Pompeii is a workspace where team communication and agent execution happen in the same place. Your team talks. Agents execute. One surface.

The problem it solves is **context lugging** — the #1 tax on small teams. Discussion happens in chat, gets re-described in a ticket, re-described again to an agent, and reported back by hand. Every hop loses context. Pompeii collapses those hops: when discussion, decision, and execution share one surface, agents get the why, the constraints, and the edge cases mentioned in passing — automatically.

## Core concepts

- **Workstream** — the unit of agentic work. Born from a thread, executes a coherent arc of work, archived on completion. Like a git branch: created with intent, merged or discarded when the intent is met.
- **Workbench** — a durable, customizable agent environment: harness, model, sandbox, env, and accumulated team preferences. Workbenches sharpen with use; a well-tuned Workbench is a compounding team asset.
- **Vulcan** — Pompeii's built-in workspace agent. Creates workstreams from threads, executes inside Workbenches, answers questions about workspace history via the memory graph, and routes work to the right Workbench and harness.
- **Review surface** — how humans evaluate agent output at the end of a workstream: the agent's log plus a rich, live review page. Comments on the log feed back into the Workbench as captured preferences, so every future run improves.

## Why Pompeii is useful to agents

Agent reliability is a context problem, not a model problem. Most agent failures trace back to missing context: vague task descriptions, no awareness of prior decisions, no access to the conversation that spawned the work.
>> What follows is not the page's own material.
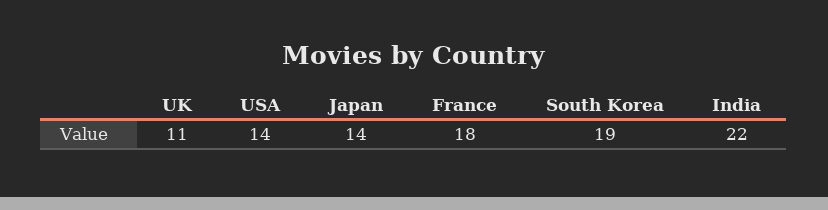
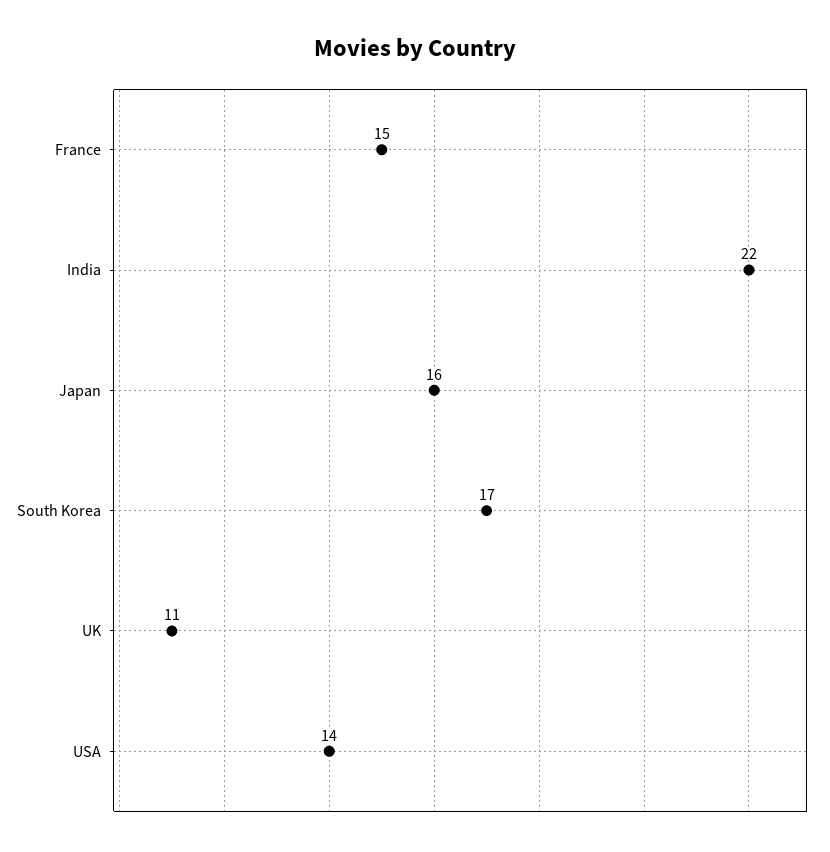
Japan: 14 -> 16
France: 18 -> 15
South Korea: 19 -> 17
Pompeii fixes the input side.

Every task assembled in Pompeii carries four layers of context:

1. **Task** — what needs to happen
2. **Conversation** — why, and the human nuance around it
3. **Memories** — who the team is, what's going on, what's been decided (a compounding memory graph)
4. **Workbench** — how this team does things in this environment

Better context → better plans → better agent output → more trust → more delegation.

## How agents participate

Pompeii is agent-agnostic. Three participation modes:

1. **Vulcan** (built-in) — always available, workspace-aware.
2. **Workbench-routed harnesses** — Claude Code, Codex, Cursor, or OpenCode running inside sandbox-hosted Workbenches: multiplayer, observable, mobile-friendly.
3. **Local tools via MCP** — keep your local setup and sync it to the workspace through the MCP contract. The workspace is the medium; the harness is interchangeable.

Triggers connect external events (GitHub pushes, PRs, workspace events) to agent actions, defined in natural language.

## Who it's for

Small teams (3–10 people) shipping with agents every day — typically AI-heavy startups whose context is fragmented across a chat tool, a ticket tracker, a docs wiki, and several siloed agent sessions. Pompeii is built by one of those teams, for the rest of them.